Ausgrenzung aufgrund von Geschlechtsidentität oder sexueller Orientierung sind in Österreich strukturelle Probleme. Sie ziehen sich durch alle Lebensbereiche. Im öffentlichen Raum werden Menschen täglich mit Gewalt konfrontiert. Diese Diskriminierung hat ernsthafte Auswirkungen auf die Sicherheit der betroffenen Personen.

“Als sichtbar queere Person habe ich jedes Mal aufs Neue Angst, einer Gruppe Männern oder Burschen zu begegnen. In der Gruppe fühlen sie sich immer sicherer mit Übergriffen. Meistens wechsle ich die Straßenseite.”

Das passiert queeren Menschen aus Österreich auch, wenn sie reisen. Sie müssen darüber nachdenken, wo sie sich ganz normal zeigen können.

“Beim Reisen mit meiner Partnerin überlege ich immer 3x, ob wir als Paar auftreten können oder nicht. Und trotzdem habe ich die Erfahrung gemacht, dass obwohl wir offensichtlich als Paar unterwegs waren, wir die ganze Zeit als enge „hetero Freundinnen“ gelesen werden. Aus Sicherheitsgründen ist das manchmal praktisch. Zumindest werden wir dadurch nicht fetischisiert. Trotzdem fühlt es sich sehr erniedrigend an, nicht als das gesehen zu werden, was wir sind: ein glückliches Paar.”

Angst den Job oder die Wohnung zu verlieren

Menschen aus der LGBTQIA+ Community erleben in vielen Lebensbereichen Diskriminierung, Gewalt, Ausgrenzung und Stigmatisierung. Auch im Beruf und beim Wohnen. 

“Ich bin seit zwei Jahren Volksschullehrerin. Ich habe nur 10 Minuten zu Fuß von der Schule gelebt. Viele Schüler:innen lebten in meiner Nähe. Aussagen wie ‘Meine Mama sagt, Schwule müssen sterben’, sind einer der Gründe, warum ich mich an meinem Wohnort unsicher fühle. Ich bin mit einer Frau verheiratet und habe Angst von den Eltern der Schüler:innen gesehen zu werden. Vor kurzem sind wir umgezogen, weil ich gerne mal Händchen haltend um den Block spazieren möchte, ohne Angst zu haben, dass Eltern mich sehen und ich dann ‘Konsequenzen’ tragen müsste.”

Menschen erzählen uns sogar von Angst, die bis in den privaten Raum hinein reicht.

“Eine Nachbarin fragte mich mal, ob ich einen privaten ‘Schwulenclub’ in unserer Wohnung betreibe. Ich lebe seit fünf Jahren mit meinem Freund zusammen. An Geburtstagen laden wir gern Freund:innen aus der Community zum Brunchen ein. Wir haben Angst, dass sich das im Haus ‘rumspricht’”. 

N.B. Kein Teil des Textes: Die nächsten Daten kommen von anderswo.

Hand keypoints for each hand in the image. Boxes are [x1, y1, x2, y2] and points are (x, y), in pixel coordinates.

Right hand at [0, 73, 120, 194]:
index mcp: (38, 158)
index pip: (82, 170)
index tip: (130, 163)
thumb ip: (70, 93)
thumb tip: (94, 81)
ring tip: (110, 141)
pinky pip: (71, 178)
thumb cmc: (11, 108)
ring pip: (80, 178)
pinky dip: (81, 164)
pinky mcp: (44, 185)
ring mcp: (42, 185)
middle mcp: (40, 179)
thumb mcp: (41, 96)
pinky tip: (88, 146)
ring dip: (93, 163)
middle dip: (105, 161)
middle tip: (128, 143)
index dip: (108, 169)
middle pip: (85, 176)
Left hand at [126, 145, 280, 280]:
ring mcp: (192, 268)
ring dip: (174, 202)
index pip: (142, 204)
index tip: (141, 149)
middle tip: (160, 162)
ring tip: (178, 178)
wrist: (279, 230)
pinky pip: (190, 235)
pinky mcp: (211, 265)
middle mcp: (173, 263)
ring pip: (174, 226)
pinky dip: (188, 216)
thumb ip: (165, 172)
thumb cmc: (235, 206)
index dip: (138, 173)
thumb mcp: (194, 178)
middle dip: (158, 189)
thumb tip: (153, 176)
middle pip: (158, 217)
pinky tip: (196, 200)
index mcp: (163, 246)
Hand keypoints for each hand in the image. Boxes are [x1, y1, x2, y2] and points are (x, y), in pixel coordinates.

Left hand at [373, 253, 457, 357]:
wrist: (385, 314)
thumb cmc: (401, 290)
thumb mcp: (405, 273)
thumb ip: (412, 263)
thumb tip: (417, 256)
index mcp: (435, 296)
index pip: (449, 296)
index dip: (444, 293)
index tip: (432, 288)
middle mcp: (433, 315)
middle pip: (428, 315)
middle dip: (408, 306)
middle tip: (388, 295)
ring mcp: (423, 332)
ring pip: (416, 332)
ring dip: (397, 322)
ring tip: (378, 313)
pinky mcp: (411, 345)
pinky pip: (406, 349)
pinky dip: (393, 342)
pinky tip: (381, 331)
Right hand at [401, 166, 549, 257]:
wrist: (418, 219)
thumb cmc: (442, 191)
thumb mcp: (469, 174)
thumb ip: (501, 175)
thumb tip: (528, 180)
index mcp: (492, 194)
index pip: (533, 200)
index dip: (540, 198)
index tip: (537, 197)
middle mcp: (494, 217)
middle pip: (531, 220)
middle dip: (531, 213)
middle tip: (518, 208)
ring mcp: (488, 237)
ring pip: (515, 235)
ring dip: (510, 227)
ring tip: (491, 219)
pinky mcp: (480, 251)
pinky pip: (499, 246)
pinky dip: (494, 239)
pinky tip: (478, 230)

Einschränkungen bei Kleidung 

Um Anfeindungen auf zu entgehen, passen sich Betroffene oft dem heterosexuellen Mainstream an. Vor allem in öffentlichen Räumen. 

“Wenn ich mich als männliche gelesene Person „weiblicher“ kleide, ziehe ich in der Öffentlichkeit böse Blicke auf mich. Auch Kommentare oder Beleidigungen fallen regelmäßig. Dadurch hat sich bei mir eine ziemliche Angst eingestellt, wenn ich in Öffis unterwegs bin.”

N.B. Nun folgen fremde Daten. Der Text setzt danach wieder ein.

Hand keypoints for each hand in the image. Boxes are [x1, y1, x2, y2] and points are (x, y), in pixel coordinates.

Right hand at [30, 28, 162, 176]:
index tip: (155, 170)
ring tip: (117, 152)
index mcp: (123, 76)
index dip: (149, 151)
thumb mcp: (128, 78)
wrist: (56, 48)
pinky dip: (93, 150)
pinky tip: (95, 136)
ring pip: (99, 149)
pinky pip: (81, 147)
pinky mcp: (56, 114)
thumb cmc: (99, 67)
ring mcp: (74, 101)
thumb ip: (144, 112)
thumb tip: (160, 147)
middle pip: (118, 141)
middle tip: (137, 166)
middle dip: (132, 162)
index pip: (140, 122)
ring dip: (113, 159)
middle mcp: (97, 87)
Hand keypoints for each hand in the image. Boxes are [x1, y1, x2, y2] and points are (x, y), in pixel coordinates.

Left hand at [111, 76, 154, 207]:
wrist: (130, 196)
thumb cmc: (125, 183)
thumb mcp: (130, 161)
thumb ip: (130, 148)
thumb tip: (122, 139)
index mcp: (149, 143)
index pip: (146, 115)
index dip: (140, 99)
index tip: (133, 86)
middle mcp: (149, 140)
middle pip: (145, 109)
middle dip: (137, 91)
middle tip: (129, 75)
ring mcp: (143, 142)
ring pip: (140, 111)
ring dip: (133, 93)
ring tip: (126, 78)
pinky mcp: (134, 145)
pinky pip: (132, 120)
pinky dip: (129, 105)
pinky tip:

Ähnliches berichtet auch eine andere Person:“Zuhause stelle ich mir ein Outfit zusammen und fühl’ mich extrem wohl darin. Doch sobald ich durch die Haustür gehe, habe ich Angst. Angst vor Blicken, Kommentaren und Beleidigungen von Menschen auf der Straße, die ich noch nie zuvor gesehen habe. Es sollte kein Problem sein auszusehen wie man will, unabhängig von der Geschlechtsidentität!”

Das muss sich ändern

Die Probleme mit Ausgrenzung und Diskriminierung haben Struktur in unserer Gesellschaft – und betreffen alle Menschen, denen Vorurteile entgegengebracht werden. Je sichtbarer die queere Community wird, desto mehr Hass und Vorurteile bekommt sie ab. Wir müssen uns gemeinsam dafür einsetzen, dass sich alle Menschen bei uns sicher fühlen.